[Start of Attachment]
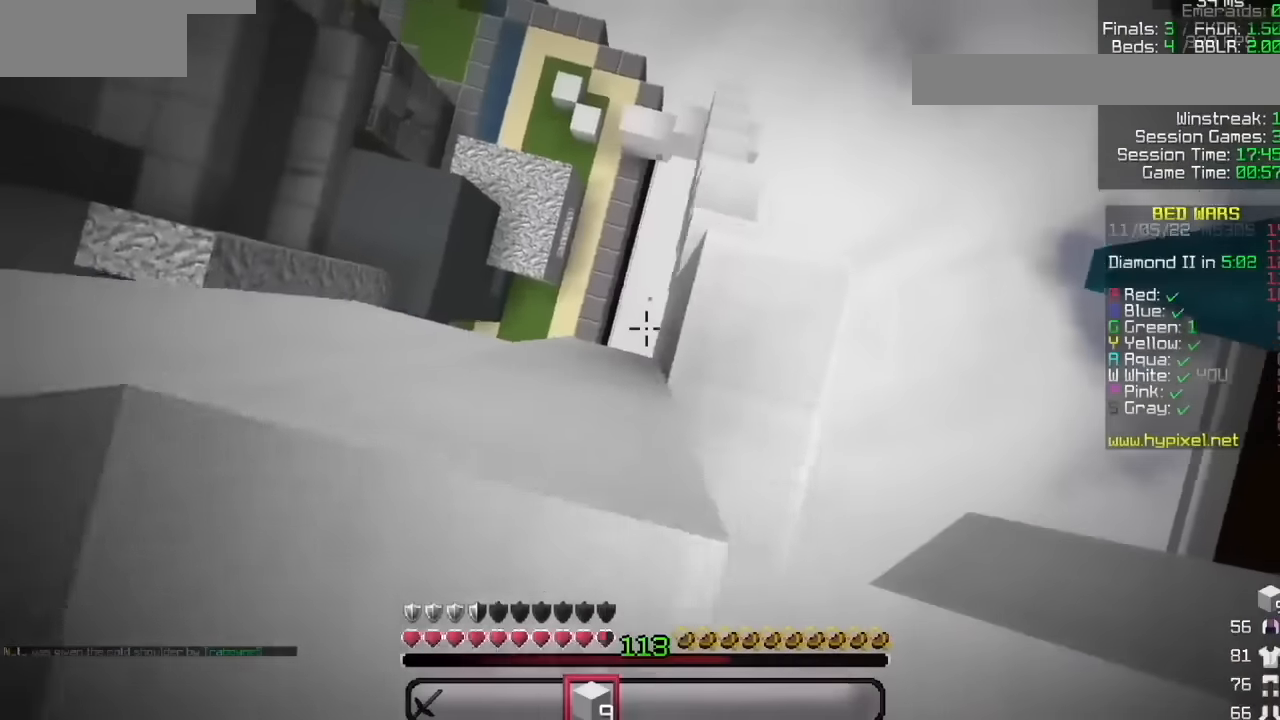
{"keys": [], "mouse": ["right"], "events": [[267, "mouse_right", "up"], [467, "mouse_right", "down"]]}
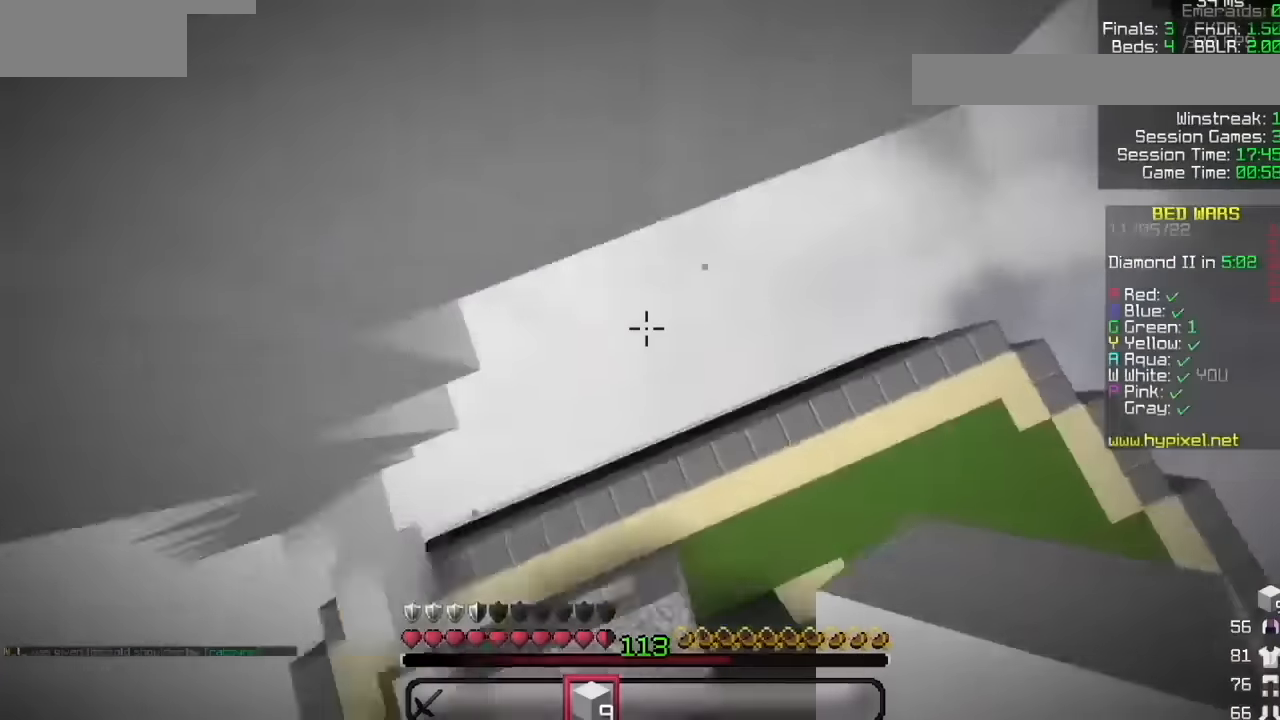
{"keys": [], "mouse": ["right"], "events": []}
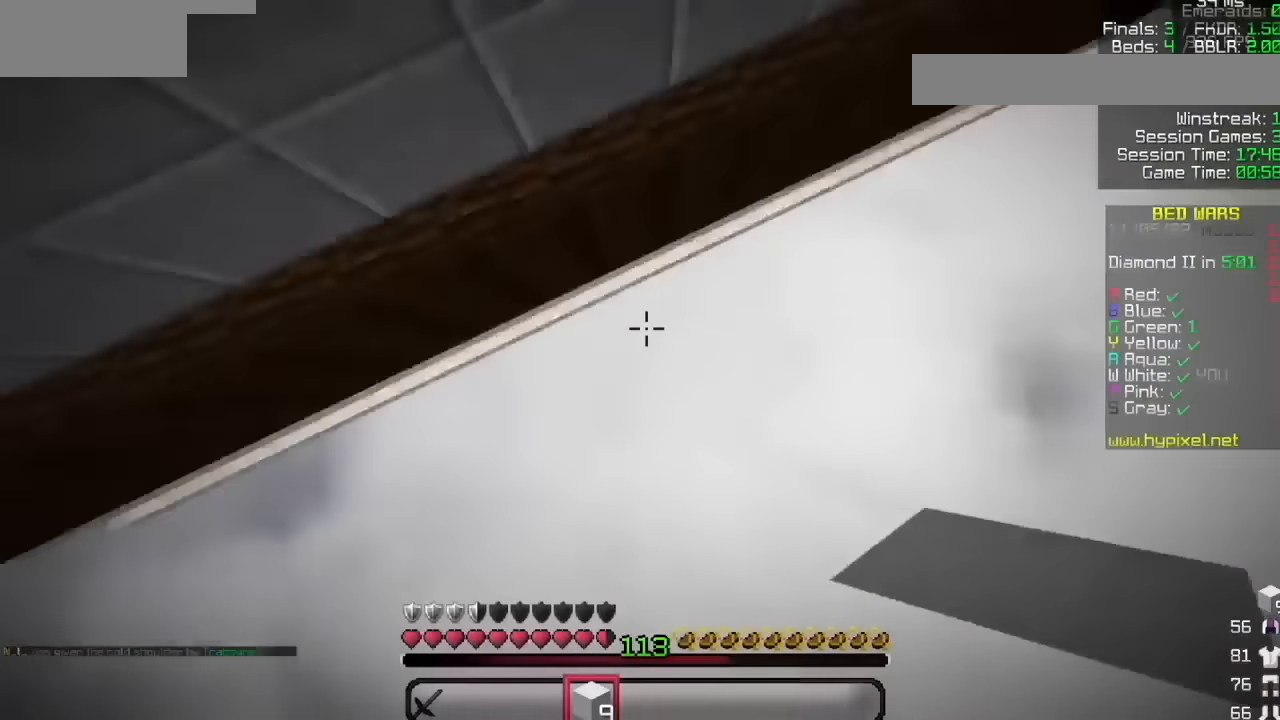
{"keys": [], "mouse": []}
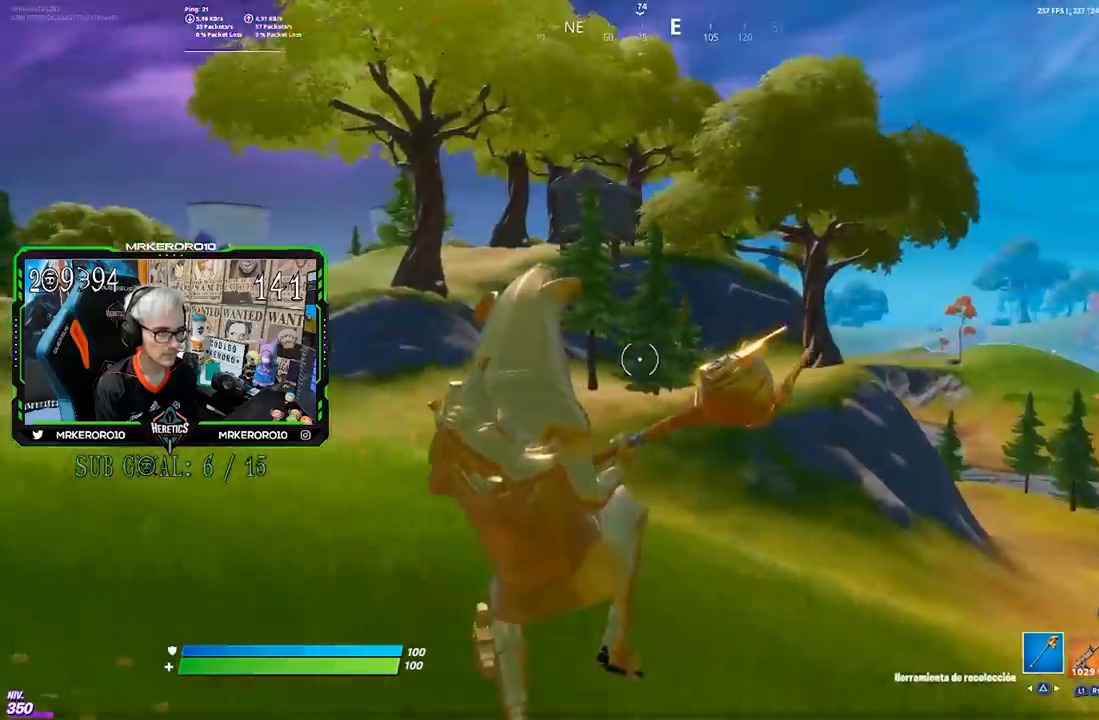
Gameplay with a controller (PlayStation layout); each line is a JSON object with the inputs held at the frame after it. "events" lists button and stick changes between this image and that frame as [ms after this image, input, new state], when the widget could be followed in between.
{"buttons": [], "left_stick": "up-right", "right_stick": "center", "events": [[200, "right_stick", "left"], [233, "R1", "down"], [333, "left_stick", "up-right"], [400, "R1", "up"], [500, "right_stick", "center"]]}
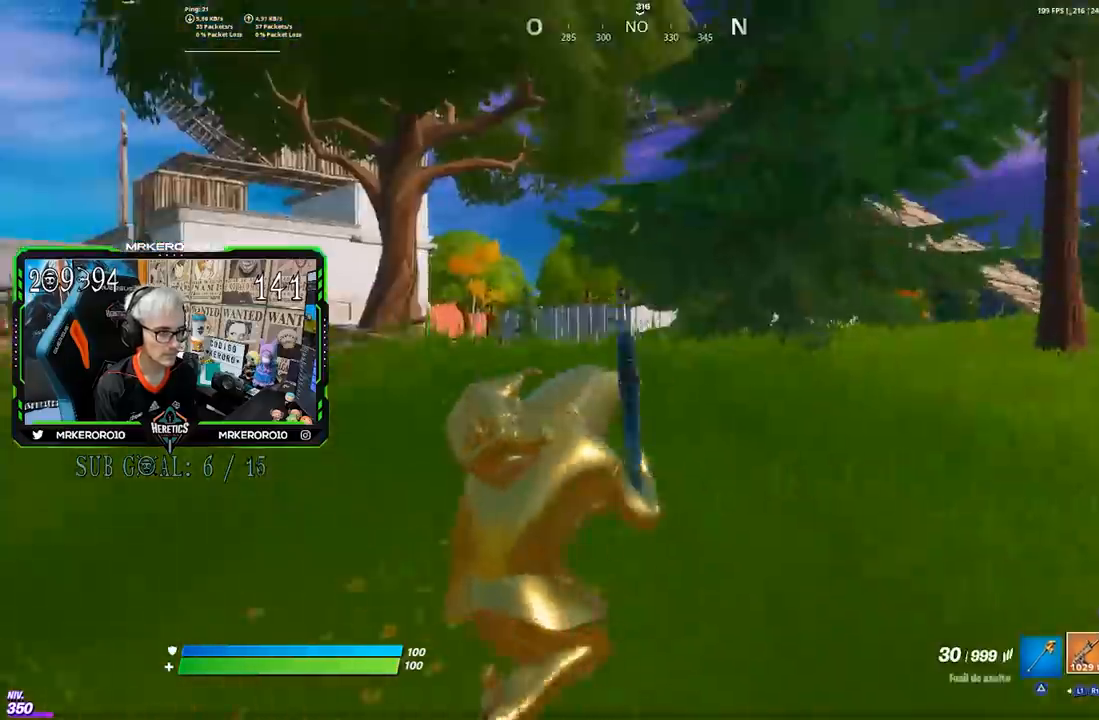
{"buttons": ["TRIANGLE"], "left_stick": "up-right", "right_stick": "center", "events": [[67, "CROSS", "down"], [133, "CROSS", "up"], [233, "right_stick", "left"], [317, "right_stick", "center"], [467, "TRIANGLE", "down"]]}
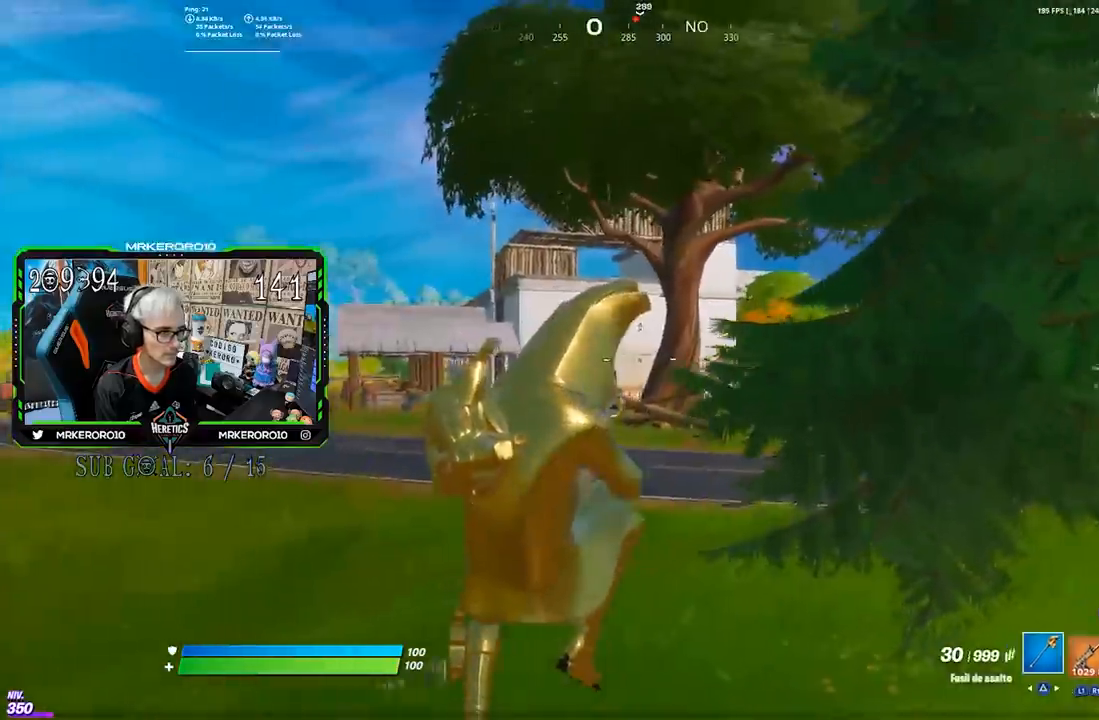
{"buttons": [], "left_stick": "up-right", "right_stick": "center", "events": [[67, "TRIANGLE", "up"], [267, "right_stick", "right"], [433, "right_stick", "center"]]}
[End of Attachment]
## WHAT TO PRODUCE:
Produce an exact copy of each line of data, skipping embedded images.

## ANSWER AREA:
{"keys": [], "mouse": ["right"], "events": [[267, "mouse_right", "up"], [467, "mouse_right", "down"]]}
{"keys": [], "mouse": ["right"], "events": []}
{"keys": [], "mouse": []}
Gameplay with a controller (PlayStation layout); each line is a JSON object with the inputs held at the frame after it. "events" lists button and stick changes between this image and that frame as [ms after this image, input, new state], when the widget could be followed in between.
{"buttons": [], "left_stick": "up-right", "right_stick": "center", "events": [[200, "right_stick", "left"], [233, "R1", "down"], [333, "left_stick", "up-right"], [400, "R1", "up"], [500, "right_stick", "center"]]}
{"buttons": ["TRIANGLE"], "left_stick": "up-right", "right_stick": "center", "events": [[67, "CROSS", "down"], [133, "CROSS", "up"], [233, "right_stick", "left"], [317, "right_stick", "center"], [467, "TRIANGLE", "down"]]}
{"buttons": [], "left_stick": "up-right", "right_stick": "center", "events": [[67, "TRIANGLE", "up"], [267, "right_stick", "right"], [433, "right_stick", "center"]]}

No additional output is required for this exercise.